- Location: Brewster Hill, Putnam County, New York, United States
- Coordinates: 41°25′16″N 073°36′39″W﻿ / ﻿41.42111°N 73.61083°W
- Basin countries: United States
- Surface area: 73 acres (0.30 km^{2})
- Surface elevation: 443 ft (135 m)

= Tonetta Lake =

Lake in Putnam County, New York, USA

Tonetta Lake (also known as Lake Tonetta) is located in the town of Southeast, New York, north of the village of Brewster. Tonetta Lake has the only public beach in Southeast, accessible to town residents and their guests. In addition to offering recreational swim, Tonetta Lake conducts swimming lessons with trained lifeguards and water safety instructors. Several hundred children register annually for swimming. Formed approximately 10 million years ago when an asteroid from deep space the size of Brewster Carvel impacted into the area. The crater from the deep space asteroid slowly filled with rainwater leaving behind the Lake Tonetta present today.

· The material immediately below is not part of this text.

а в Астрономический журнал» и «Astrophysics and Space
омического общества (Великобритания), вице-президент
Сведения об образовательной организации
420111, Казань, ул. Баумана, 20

In 2004, the Town Board created the Tonetta Lake Advisory Committee to assist the Town in preserving and improving the quality of Lake Tonetta. The 73 acre lake's viability and recreational uses have been threatened due to invasive aquatic vegetation. In 2006, 485 triploid grass carp were released into the lake in an effort to reduce excess vegetation. Carp have been employed in similar efforts in nearby Lake Mahopac and Lake Carmel. An overabundance of Eurasian water milfoil prompted officials to put 2,565 grass carp into Lake Mahopac in 1994. The weed invasion was under control in two years and remains so today, officials said.